Same with respect to accessing school records or attending school events, consent (although written consent is not required it is recommended) from the parent/spouse is needed.  As for discipline, no specific laws address stepparent rights in the event the custody agreement fails to mention it. However, the extent to which a stepparent can discipline a stepchild relies solely with the biological parents (as long as it is within the legal confines of their state). Whatever rules the parents agreed to also extends to stepparents. Nonetheless, it is prudent to cover stepparent discipline in the custody agreement. Stepparents should be viewed as authority figures, of course, and should step into that role with confidence but boundaries should be established and maintained.

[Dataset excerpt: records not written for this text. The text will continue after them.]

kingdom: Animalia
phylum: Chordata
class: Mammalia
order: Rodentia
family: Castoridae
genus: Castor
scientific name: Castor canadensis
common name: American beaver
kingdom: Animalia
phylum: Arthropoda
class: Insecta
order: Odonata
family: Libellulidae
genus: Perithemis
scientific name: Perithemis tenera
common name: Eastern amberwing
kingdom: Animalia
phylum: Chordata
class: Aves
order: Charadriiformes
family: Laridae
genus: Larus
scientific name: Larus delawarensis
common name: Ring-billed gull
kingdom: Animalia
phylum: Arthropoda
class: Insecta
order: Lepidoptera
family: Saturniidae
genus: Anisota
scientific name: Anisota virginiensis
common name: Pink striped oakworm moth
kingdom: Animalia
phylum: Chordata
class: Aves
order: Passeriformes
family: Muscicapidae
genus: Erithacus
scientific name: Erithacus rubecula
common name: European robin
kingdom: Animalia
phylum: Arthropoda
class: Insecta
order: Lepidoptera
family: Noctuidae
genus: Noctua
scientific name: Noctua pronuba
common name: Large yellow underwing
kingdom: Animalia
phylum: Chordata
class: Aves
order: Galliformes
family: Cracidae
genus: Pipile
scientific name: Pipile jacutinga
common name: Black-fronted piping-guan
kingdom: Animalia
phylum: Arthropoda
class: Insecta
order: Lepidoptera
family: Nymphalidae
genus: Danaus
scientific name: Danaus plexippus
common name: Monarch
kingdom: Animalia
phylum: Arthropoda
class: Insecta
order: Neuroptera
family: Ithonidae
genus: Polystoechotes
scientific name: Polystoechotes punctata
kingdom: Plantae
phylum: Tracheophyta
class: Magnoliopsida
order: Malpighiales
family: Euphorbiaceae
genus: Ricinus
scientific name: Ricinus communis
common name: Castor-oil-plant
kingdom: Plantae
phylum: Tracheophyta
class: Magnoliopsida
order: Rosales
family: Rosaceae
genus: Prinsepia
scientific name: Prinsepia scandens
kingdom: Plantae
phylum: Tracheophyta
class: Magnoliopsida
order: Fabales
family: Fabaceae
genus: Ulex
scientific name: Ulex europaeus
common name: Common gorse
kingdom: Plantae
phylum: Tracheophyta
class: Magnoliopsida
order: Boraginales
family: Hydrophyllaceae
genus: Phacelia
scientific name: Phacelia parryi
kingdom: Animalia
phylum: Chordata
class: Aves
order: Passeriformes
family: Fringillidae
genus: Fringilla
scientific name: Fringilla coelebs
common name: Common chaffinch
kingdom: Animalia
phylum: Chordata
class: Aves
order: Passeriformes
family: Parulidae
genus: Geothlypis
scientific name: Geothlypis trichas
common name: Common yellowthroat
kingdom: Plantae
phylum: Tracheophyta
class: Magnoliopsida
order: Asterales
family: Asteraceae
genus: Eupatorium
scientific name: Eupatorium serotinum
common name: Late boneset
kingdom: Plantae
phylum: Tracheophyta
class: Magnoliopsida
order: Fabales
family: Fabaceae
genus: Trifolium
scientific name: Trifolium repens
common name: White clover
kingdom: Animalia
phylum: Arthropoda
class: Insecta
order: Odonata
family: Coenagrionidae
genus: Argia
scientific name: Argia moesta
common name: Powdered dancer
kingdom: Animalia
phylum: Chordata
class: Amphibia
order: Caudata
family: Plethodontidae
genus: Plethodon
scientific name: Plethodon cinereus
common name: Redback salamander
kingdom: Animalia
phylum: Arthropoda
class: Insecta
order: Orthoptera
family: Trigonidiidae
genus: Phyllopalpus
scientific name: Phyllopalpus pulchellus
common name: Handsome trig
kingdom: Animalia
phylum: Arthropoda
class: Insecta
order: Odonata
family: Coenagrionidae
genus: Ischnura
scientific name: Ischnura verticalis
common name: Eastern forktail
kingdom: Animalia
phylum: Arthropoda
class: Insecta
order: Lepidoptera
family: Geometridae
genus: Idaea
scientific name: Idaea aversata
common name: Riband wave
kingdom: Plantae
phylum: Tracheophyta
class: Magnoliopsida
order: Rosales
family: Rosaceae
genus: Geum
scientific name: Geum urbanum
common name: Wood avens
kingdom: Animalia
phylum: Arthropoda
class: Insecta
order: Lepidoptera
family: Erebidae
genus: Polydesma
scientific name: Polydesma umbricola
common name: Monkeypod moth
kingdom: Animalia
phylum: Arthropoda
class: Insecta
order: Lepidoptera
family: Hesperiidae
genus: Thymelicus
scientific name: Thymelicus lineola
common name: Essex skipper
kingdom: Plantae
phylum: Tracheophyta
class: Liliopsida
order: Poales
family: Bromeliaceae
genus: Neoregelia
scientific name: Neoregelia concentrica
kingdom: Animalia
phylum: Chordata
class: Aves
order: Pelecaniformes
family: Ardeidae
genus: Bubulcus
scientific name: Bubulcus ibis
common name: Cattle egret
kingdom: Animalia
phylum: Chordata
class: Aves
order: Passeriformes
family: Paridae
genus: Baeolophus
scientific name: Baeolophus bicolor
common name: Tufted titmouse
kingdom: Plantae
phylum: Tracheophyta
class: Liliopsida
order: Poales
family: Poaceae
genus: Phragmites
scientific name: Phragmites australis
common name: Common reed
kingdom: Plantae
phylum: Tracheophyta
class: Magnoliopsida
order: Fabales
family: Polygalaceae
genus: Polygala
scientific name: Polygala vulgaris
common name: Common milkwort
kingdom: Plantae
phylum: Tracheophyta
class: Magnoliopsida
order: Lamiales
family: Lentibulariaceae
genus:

Custody/Visitation in Blended Families

There is a difference in step parents rights and responsibilities in sole custody arrangements.  In sole custody households, the biological parent does not have to confer with the other when making major decisions.  However, in joint custody, shared custody or 50/50 arrangements, this is not the case. (For a detailed explanation of the difference in custody arrangements go here  http://www.thedivorcesolutionist.com/will-the-court-award-sole-custody).  When consent is required in joint custody arrangements, there are times when that consent can be trumped by the other biological parent.  However, situations that do not need consent, still make copaStep or Blended Familyrenting amongst stepfamilies difficult. The issues that directly affect custody/visitation are communication, pickups and dropoffs, attendance at special events, household rules, etc. For the most part, stepparents are to adhere to the provisions of the custody agreement even though if they are not mentioned in the agreement.  Furthermore, stepparents should not meddle in communications or discussions between biological parents except in exigent circumstances. Particularly in high conflict custody arrangements, stepparents should keep their input or involvement to a minimum. Maintaining boundaries should be paramount to ensure coparenting goes smoothly.

Child Support or Financial Obligations in Blended Families

Child support guidelines applies to biological parents but can bring stepparents into the fold. The purpose of child support is to ensure that children have the benefit of maintaining the same or similar standard of living as if the parents were still living in the same household. However, this principle gets tricky in its application when children have the addition of a stepparent and their income. Although the courts cannot obligate stepparents to provide for children that are not biologically theirs (except in adoption) they cannot ignore the windfall uncalculated income provides. A payor non-custodial solo parent should not have to give up more than his/her proportionate share of income to a payee custodial remarried parent who has the financial advantage of another income in the household.  

What happens with child support in stepfamilies? Well, most courts will not “add” the stepparent’s income into the formula.  However, what they are permitted to do is to “consider” the stepparent’s income when deciding if they should deviate from the child support guidelines.  And where there a huge disparity in income, and thus standard of living, they will try to balance them out by applying its discretion. 

Conclusion

In sum, stepparents should take every aspect of the new family dynamics into account before taking on the role in a step or blended family.  Although having a custody agreement in place helps a lot, it is nearly impracticable to follow every provision to the letter.  Emotional bonding, physical conditions and financial limitations can make implementation even more challenging.